The HP Prime recently got a Python upgrade with its beta firmware. It already had a color touchscreen and really fast processor. But it still uses a Micro-USB port with a very unusual opening.
Ug, that is a terrible UI.
If you’re going to do that lousy side-slideshow junk, at least enable scrolling with the mouse wheel.
These calculators have been roughly the same price – and within a couple of orders of magnitude, the same computational power – for the last 3 decades. Maybe that’s not so bad considering inflation, but it’s also not great considering Moore’s Law.
In what way is this sexier than an HP-45, or an HP-41C?
a whopping 3MB of flash ROM for storing data and apps, along with 154KB of free RAM
So we’re going from 1990s era technology to 2000s era technology?
The quotation marks in that headline are doing A LOT of work.

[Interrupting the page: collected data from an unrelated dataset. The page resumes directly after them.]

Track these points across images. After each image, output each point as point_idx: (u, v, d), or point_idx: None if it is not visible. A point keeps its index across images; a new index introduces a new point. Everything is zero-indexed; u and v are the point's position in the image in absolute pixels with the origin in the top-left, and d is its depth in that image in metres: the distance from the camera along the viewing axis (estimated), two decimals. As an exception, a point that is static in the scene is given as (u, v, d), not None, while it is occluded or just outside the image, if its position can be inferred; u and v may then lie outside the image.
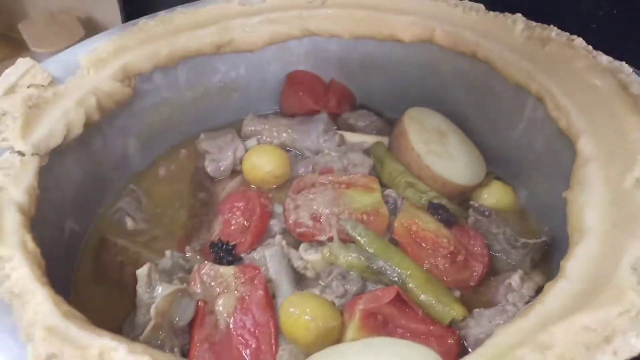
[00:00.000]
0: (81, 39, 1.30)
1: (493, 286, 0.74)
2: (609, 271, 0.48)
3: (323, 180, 0.84)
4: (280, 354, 0.65)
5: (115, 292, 0.75)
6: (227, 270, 0.71)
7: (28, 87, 0.72)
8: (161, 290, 0.66)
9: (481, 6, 0.86)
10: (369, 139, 0.95)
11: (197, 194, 0.89)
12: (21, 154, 0.66)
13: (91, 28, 1.56)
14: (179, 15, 0.88)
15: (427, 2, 0.89)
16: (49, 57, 0.81)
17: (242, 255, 0.76)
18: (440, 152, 0.86)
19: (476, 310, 0.68)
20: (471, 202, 0.80)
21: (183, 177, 0.93)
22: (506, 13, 0.84)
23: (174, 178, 0.93)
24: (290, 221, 0.79)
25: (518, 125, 0.83)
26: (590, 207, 0.57)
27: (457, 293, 0.73)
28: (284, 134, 0.96)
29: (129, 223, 0.84)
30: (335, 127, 0.98)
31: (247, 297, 0.69)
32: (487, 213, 0.78)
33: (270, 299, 0.70)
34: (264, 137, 0.96)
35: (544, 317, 0.46)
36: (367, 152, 0.92)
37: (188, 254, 0.77)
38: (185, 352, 0.65)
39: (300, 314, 0.65)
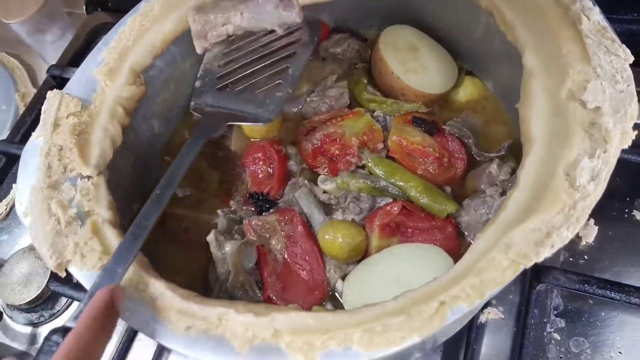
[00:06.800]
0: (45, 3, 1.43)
1: (476, 177, 0.93)
2: (549, 177, 0.66)
3: (321, 120, 1.00)
4: (328, 268, 0.88)
5: (186, 252, 0.95)
6: (271, 217, 0.91)
7: (67, 118, 0.86)
8: (229, 248, 0.87)
9: None
10: None
11: (217, 153, 1.06)
12: (90, 177, 0.83)
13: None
14: (156, 4, 0.96)
15: None
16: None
17: (277, 200, 0.96)
18: (417, 68, 0.99)
19: (465, 202, 0.89)
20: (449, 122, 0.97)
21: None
22: None
23: (197, 141, 1.09)
24: (311, 160, 0.98)
25: (477, 29, 0.95)
26: (535, 118, 0.72)
27: (448, 189, 0.92)
28: (237, 19, 0.93)
29: (179, 191, 1.02)
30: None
31: (291, 233, 0.90)
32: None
33: (309, 230, 0.91)
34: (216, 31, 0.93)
35: (506, 223, 0.65)
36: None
37: (233, 207, 0.97)
38: (260, 285, 0.88)
39: (334, 238, 0.86)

Also I can’t imagine trying to learn to code in any useful modern programming language on a machine that does not have a QWERTY keyboard. I think trying to code on a device with only a touchscreen keyboard would be ridiculously frustrating, but still way better than trying to use that calculator.
Texas Instruments also notes that students can w̶r̶i̶t̶e̶ ̶c̶o̶d̶e̶ make cheat sheets for tests
FTFY
RPN or bust.
TI is going to the victim of their own lobbying here when the college board makes these illegal for SAT and AP tests.

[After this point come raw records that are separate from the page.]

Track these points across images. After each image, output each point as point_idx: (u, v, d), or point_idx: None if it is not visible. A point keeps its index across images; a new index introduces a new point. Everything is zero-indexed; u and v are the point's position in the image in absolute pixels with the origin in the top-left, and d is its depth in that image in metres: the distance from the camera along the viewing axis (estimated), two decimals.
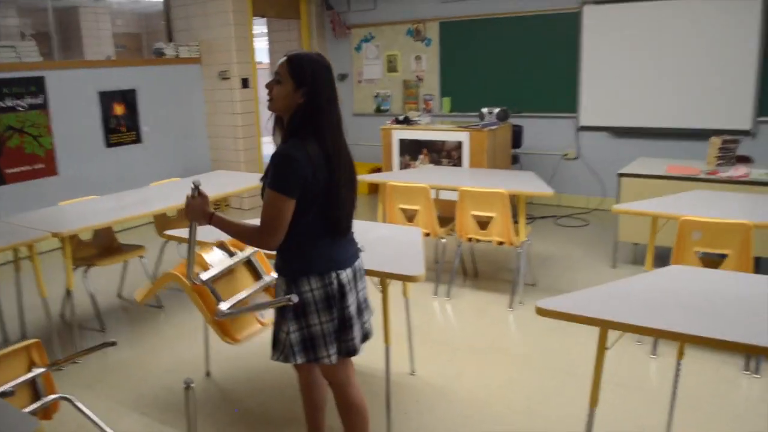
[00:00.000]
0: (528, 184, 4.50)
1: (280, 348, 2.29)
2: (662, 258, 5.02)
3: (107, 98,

My college laptop (in 1993 had a 16 Mhz 68030, with 4MB RAM and a 40 MB hard drive. And the laptops that came out two years later enthusiastically fulfilled Moore’s law Didn’t get a new laptop, though. Games on a monochrome 640x400 screen-- ugh.

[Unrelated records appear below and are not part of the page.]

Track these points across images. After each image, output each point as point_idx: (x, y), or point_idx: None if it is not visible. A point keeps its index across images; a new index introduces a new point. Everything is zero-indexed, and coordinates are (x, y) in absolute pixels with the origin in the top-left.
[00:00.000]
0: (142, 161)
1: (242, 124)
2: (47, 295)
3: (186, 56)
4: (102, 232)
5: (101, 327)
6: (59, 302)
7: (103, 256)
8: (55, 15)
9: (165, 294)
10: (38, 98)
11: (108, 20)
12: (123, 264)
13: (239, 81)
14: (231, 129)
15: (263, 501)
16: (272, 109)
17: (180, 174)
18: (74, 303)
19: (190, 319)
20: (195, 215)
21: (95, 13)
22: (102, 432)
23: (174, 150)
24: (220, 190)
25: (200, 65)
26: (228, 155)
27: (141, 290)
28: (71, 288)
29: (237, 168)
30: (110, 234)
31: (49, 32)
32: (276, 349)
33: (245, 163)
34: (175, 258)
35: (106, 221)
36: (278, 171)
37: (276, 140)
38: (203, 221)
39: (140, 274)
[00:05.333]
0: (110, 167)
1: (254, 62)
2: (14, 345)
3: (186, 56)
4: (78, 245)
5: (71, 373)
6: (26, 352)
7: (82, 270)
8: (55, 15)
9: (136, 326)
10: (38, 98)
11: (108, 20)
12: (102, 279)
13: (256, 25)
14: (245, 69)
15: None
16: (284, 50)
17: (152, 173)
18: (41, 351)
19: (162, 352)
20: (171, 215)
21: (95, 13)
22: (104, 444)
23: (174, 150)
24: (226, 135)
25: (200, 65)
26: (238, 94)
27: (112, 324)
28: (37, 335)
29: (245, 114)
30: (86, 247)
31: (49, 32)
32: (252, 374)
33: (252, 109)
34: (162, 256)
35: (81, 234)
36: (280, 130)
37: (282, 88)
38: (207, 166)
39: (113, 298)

Seems like 70 percent of the kids at my high school have a smart phone. You can put a graphing calculator app on the phone, which I think goes a long way to explaining why sales are down. Also, is it THAT hard to graph? Put pencil on x value and move it to Y value. Make a dot. Repeat. Connect the dots. Am I missing something that makes a calculator with a tiny screen worth 80+ bucks?
RPN NOT IF BUST THEN;
(If your calculator uses RPN, then why not Forth?)
Especially when you can attach “units” to the numbers. That is invaluable in tracking down math errors when you get a results in meters/second when you were expecting a result in meters, and that alone is worth the cost of admission.
They are going to have to take dc away from my cold dead hands.